Importantly, corporate profits as a percentage of GDP collapsed from 7.8% in FY08 to nearly 4.2% in FY14. However, there are expectations that investment activity would pick up owing to the formation of stable government at the centre. A Motilal Oswal report stated, “The positive election outcome coupled with a strong majority government can lead to a more business friendly environment and revival in domestic demand. This will drive earnings upgrades for corporate India over the next few years. Corporate sector earnings are expected to grow at 16% CAGR over FY14-16."

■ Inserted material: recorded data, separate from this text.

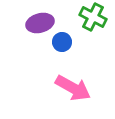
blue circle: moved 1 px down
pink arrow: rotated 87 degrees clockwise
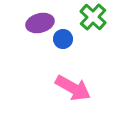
green cross: rotated 16 degrees clockwise
blue circle: moved 1 px right, 3 px up
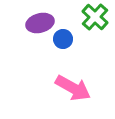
green cross: moved 2 px right
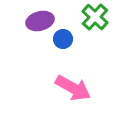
purple ellipse: moved 2 px up
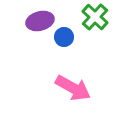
blue circle: moved 1 px right, 2 px up
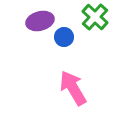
pink arrow: rotated 150 degrees counterclockwise
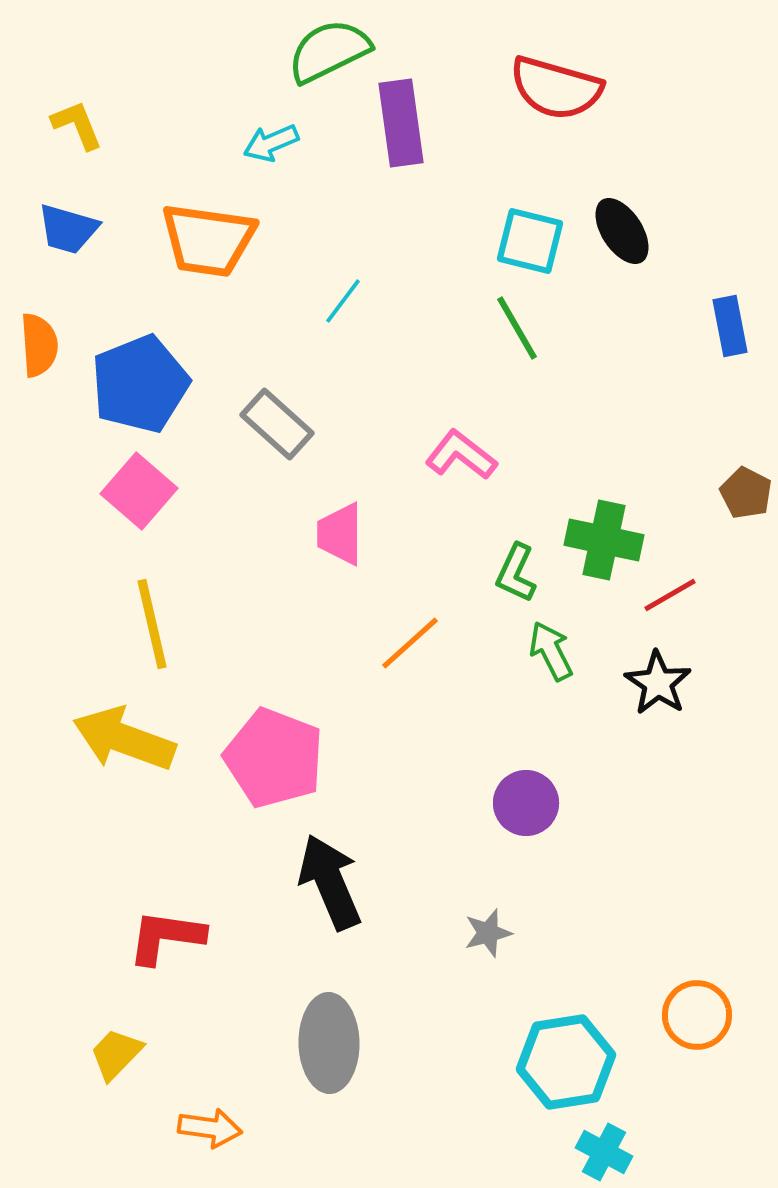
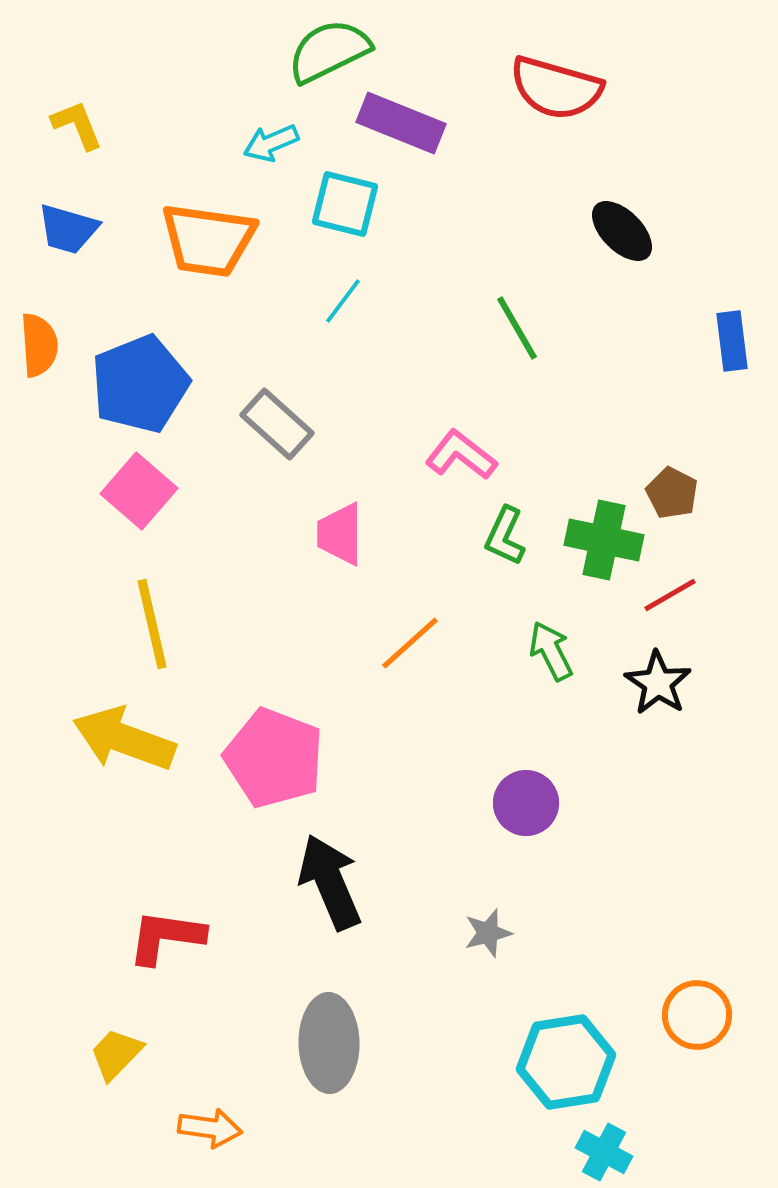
purple rectangle: rotated 60 degrees counterclockwise
black ellipse: rotated 12 degrees counterclockwise
cyan square: moved 185 px left, 37 px up
blue rectangle: moved 2 px right, 15 px down; rotated 4 degrees clockwise
brown pentagon: moved 74 px left
green L-shape: moved 11 px left, 37 px up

Exhibit: Cash and bank balance of Sensex companies (Rs crore)




Company

As of March 31,2014 (Rs cr)

As of March 31,2013 (Rs cr)

Y-o-Y change in per cent

Bajaj Auto

500.9

566.51

-11.6%

Bharti Airtel

4980.8

1607.8

209.8%

BHEL

12019.97

7852.5

53.1%

Cipla

175.16

143.01

22.5%

Coal India

52389.53

62236

-15.8%

Dr Reddy

845.1

513.63

64.5%

GAIL

3211.11

3064.62

4.8%

Hero Motocorp

117.5

181.04

-35.1%

Hindalco

5021.29

3775.45

33.0%

HUL

2516.03

1900.71

32.4%

Infosys

25950

21832

18.9%

ITC

3490.19

3828.3

-8.8%

L&T

4096.57

3566.14

14.9%

Maruti

648.57

814.74

-20.4%

M&M

6522.79

4936.54

32.1%

NTPC

17050.67

18738.12

-9.0%

ONGC

24480.12

19619.05

24.8%

RIL

37984

50456

-24.7%

Sun Pharma

7590.15

4058.71

87.0%

Tata Motors

29711.79

21114.82

40.7%

Tata Power

1555.01

1989.89

-21.9%

Tata Steel

8604.5

9833.92

-12.5%

TCS

14441.84

6769.16

113.3%

Wipro

11420.1

8483.8

34.6%

Total Cash balance

275323.69

257882.46

6.8%

Note: Banking and financial companies namely SBI, ICICI Bank, Axis Bank, HDFC Bank, HDFC Limited are excluded in this analysis as their balance sheet is different from others firms owing to the nature of business. Further, Sesa Sterlite has been excluded from the list due to the scheme of merger and restructuring.